Applying these principles to the case at bar, it is evident that the meander line, conceding it to be correctly relocated by the trial court, does not necessarily determine *499the line of high-water mark of the river, or, what is the same thing, the river boundary of the Ough donation lanu claim. While the one may be presumptive evidence of the other, it is not conclusive evidence, and can be overcome by proofs to the contrary. Here there are such proofs. It is not only shown that the meander line was originally run, if run at the place the trial court found it to be, above the line of high-water mark, but it is shown, as we have said, by uncontradicted evidence, that originally there were no shore lands at this point; that the line of high and low-water marks were practically coincident, differing only with the rise and fall of the river upon a perpendicular bank; and that such shore lands as may appear at that point now were caused in part by the erosion of the banks, and in part by the debris caught and held by the piling driven in constructing the old wharf erected by the appellant’s grantors. This being true, the state had nothing at this place it could pass by a deed purporting to convey shore lands. It cannot be that shore lands created by the erosion of the banks of a stream within the boundaries of a private claim inure to the benefit of the state; nor can the state claim, as shore lands, fills in a river caused by .artificial means. If such fills interfered with the right of navigation, it may be that the state could cause their removal as a nuisance, but this would be the extent of its power. It could not take possession of them, or sell them to the private use of another.
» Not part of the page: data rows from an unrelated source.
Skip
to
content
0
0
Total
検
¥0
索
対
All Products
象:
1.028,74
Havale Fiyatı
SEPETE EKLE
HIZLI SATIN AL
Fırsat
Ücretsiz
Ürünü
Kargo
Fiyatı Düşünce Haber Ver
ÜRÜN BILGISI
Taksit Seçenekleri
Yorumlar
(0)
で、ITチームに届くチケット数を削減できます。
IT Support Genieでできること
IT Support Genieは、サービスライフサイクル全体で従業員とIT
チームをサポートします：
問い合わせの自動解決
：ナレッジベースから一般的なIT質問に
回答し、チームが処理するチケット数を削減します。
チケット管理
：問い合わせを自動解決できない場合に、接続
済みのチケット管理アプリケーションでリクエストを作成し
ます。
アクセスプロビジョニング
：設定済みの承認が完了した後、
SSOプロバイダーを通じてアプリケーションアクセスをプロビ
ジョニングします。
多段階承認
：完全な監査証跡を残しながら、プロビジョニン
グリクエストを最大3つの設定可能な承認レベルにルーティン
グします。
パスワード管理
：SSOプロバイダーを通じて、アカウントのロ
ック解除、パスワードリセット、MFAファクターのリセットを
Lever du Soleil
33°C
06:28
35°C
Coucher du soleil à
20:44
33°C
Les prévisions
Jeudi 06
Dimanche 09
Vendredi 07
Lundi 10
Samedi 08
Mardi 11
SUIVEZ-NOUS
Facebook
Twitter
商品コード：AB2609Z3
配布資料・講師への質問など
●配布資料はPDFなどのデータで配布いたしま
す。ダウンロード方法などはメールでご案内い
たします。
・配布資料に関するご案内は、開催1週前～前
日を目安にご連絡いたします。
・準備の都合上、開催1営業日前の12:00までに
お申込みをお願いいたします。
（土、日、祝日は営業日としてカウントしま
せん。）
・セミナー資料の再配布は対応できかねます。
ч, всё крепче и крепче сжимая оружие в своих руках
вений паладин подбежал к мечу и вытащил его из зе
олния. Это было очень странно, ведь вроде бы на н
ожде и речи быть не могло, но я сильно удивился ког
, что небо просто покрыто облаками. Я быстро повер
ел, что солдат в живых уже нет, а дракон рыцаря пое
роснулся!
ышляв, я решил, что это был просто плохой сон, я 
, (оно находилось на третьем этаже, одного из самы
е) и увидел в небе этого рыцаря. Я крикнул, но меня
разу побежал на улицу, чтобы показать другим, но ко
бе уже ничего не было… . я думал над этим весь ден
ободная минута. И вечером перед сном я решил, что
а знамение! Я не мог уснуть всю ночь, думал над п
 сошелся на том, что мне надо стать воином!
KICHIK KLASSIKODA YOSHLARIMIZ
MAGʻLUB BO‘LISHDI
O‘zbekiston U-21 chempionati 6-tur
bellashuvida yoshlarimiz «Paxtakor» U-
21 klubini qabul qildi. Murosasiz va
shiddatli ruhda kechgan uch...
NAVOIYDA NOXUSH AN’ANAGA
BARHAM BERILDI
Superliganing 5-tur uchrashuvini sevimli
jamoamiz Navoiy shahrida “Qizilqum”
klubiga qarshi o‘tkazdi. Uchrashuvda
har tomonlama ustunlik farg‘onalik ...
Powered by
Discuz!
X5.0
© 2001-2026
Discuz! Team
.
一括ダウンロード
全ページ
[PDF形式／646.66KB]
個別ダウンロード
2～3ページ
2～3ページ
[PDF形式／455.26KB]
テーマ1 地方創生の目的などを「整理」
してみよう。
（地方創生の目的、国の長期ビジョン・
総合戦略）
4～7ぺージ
As the meander line does not mark the shore line, the question of practice suggested is not material to the determination of the case ; and whether it was an abuse of discretion for the court to reopen the case and receive additional evidence, upon its own motion, we shall not determine. It is well to say, however, that this court would not, *500in an equity case, even though it should find iu this practice au abuse of discretion on the part of the trial court, do more than disregard such evidence. Under the statute, it must try cases of equitable cognizance de novo, and this it must do on the evidence properly in the record.
The judgment appealed from is reversed, and the cause remanded with instructions to enter a judgment to the effect that the respondent take nothing by its action; the appellant to recover costs in both courts.
Reavis, C. J., and Dunbar, Anders and Mount, JJ., concur.